Gravita India Limited announced the approval of a binding term sheet to acquire up to 100% stake in Rashtriya Metal Industries Limited (RMIL), a copper and alloy product manufacturer established in 1946. The total consideration is capped at INR 565 crores, subject to due diligence. This strategic move aims to bolster Gravita’s existing business by integrating RMIL’s manufacturing capabilities, positioning the target company to become a subsidiary.
Strategic Acquisition to Expand Copper Capabilities
Gravita India Limited has entered into a binding term sheet for the acquisition of up to 100% equity stake in Rashtriya Metal Industries Limited (RMIL). The maximum consideration agreed upon for this acquisition is up to INR 565 crores, which is subject to the completion of due diligence and other agreed-upon terms. The Board approved this significant development during its meeting held on February 09, 2026.

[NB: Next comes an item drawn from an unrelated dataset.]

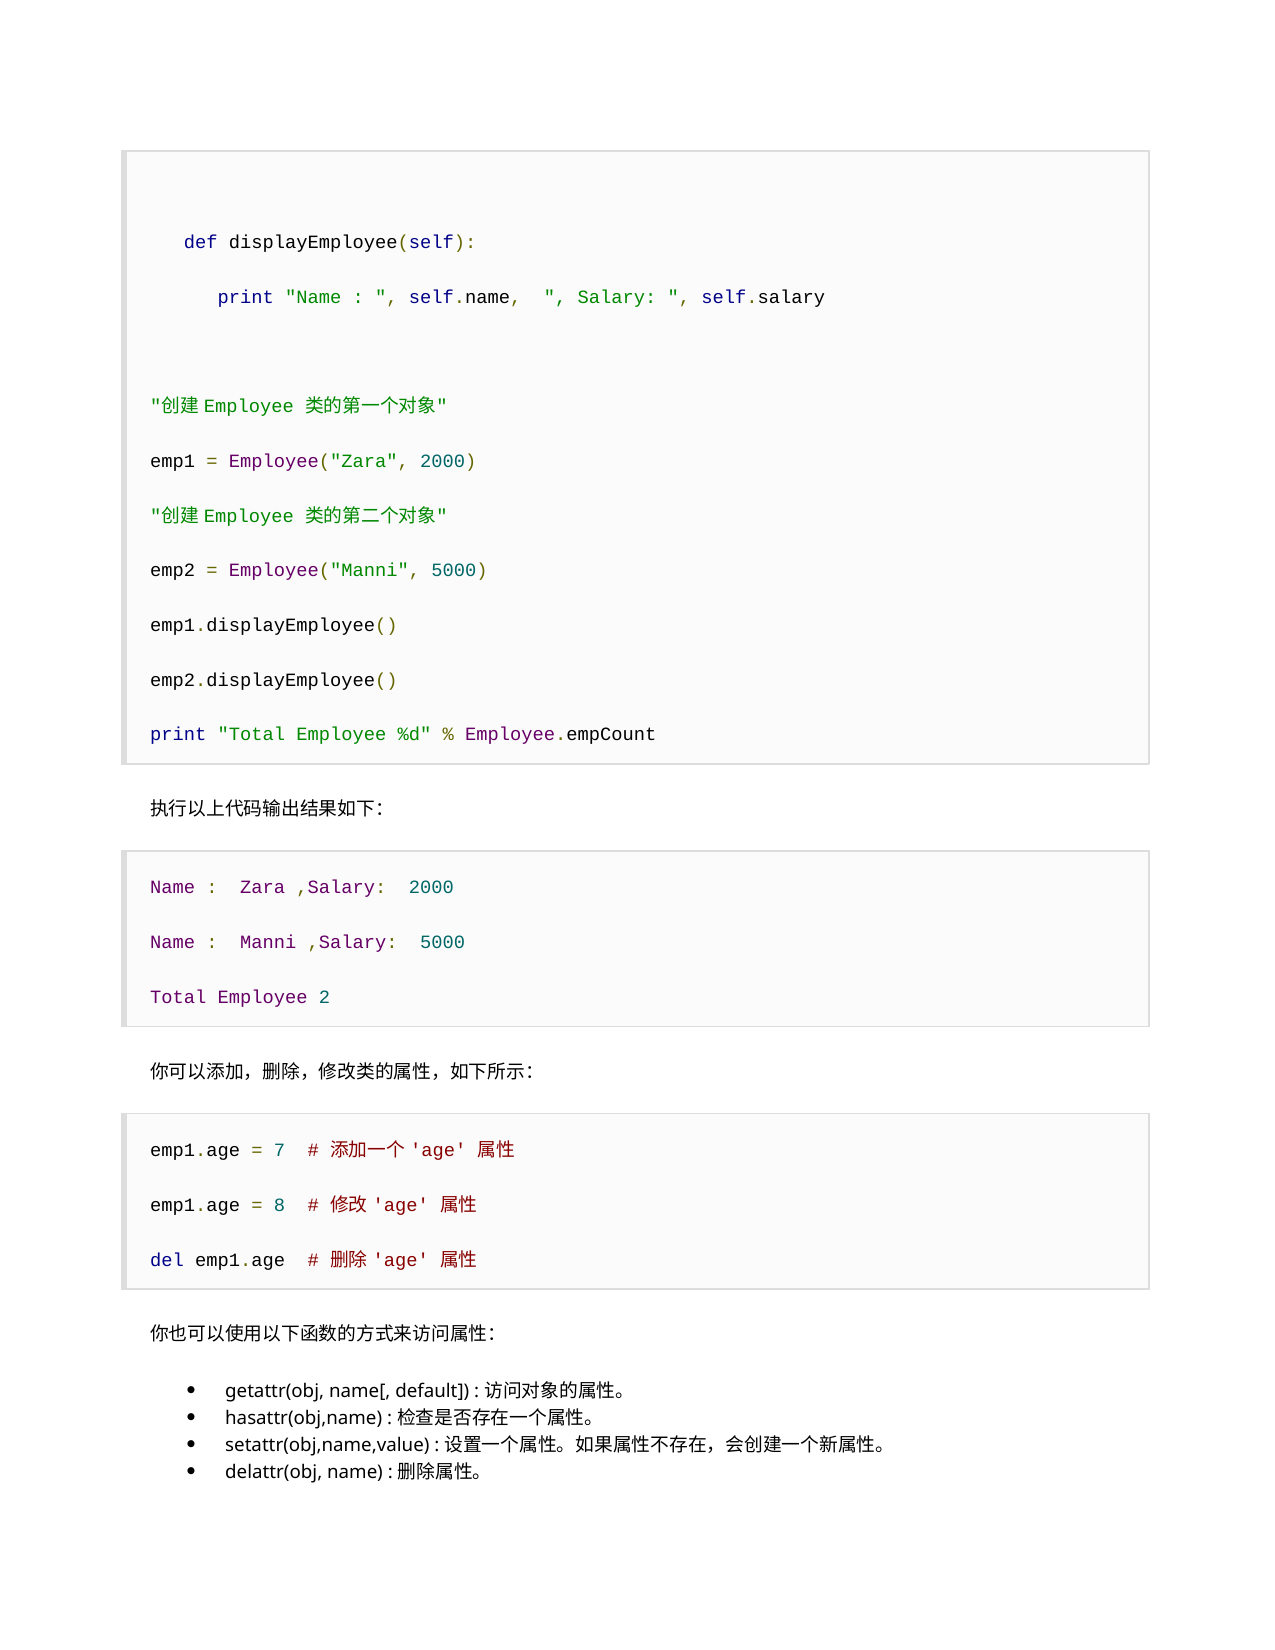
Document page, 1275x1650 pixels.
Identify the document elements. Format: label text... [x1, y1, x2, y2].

Target Entity Profile: Rashtriya Metal Industries Limited
RMIL is highlighted as one of India’s oldest and most reputed manufacturers, specializing in copper & copper alloy products, including strips and coils, with established export markets across the UAE, USA, Thailand, Sri Lanka, Oman, Saudi Arabia, Kenya, and Indonesia.
Key financial data for RMIL as of March 31, 2025, indicates a Net Worth of ₹300 crores, a Turnover of ₹910 crores, and Total Assets valued at ₹558 crores. The company was incorporated on November 28, 1946, and its operations fall within the manufacturing sector for these metallic products.
Financial History of RMIL (Turnover in Crores)
- FY 24-25: ₹910
- FY 23-24: ₹688
- FY 22-23: ₹598
Deal Rationale and Next Steps
The acquisition is framed as a strategic initiative intended to expand Gravita’s presence and significantly strengthen its overall capabilities, particularly in the copper recycling and related products domain. The Company also noted its entry into the broader business of copper recycling, suggesting this acquisition aligns with future operational expansion.
The transaction is confirmed not to be a related party transaction, with no promoter or group company interest in the target entity. The indicative time period for the completion of the acquisition is set for March 31, 2026, or another mutually agreed date. The consideration will be paid in cash.
The Board Meeting commenced at 02:30 P.M. and concluded at 05:30 P.M. on the day of announcement.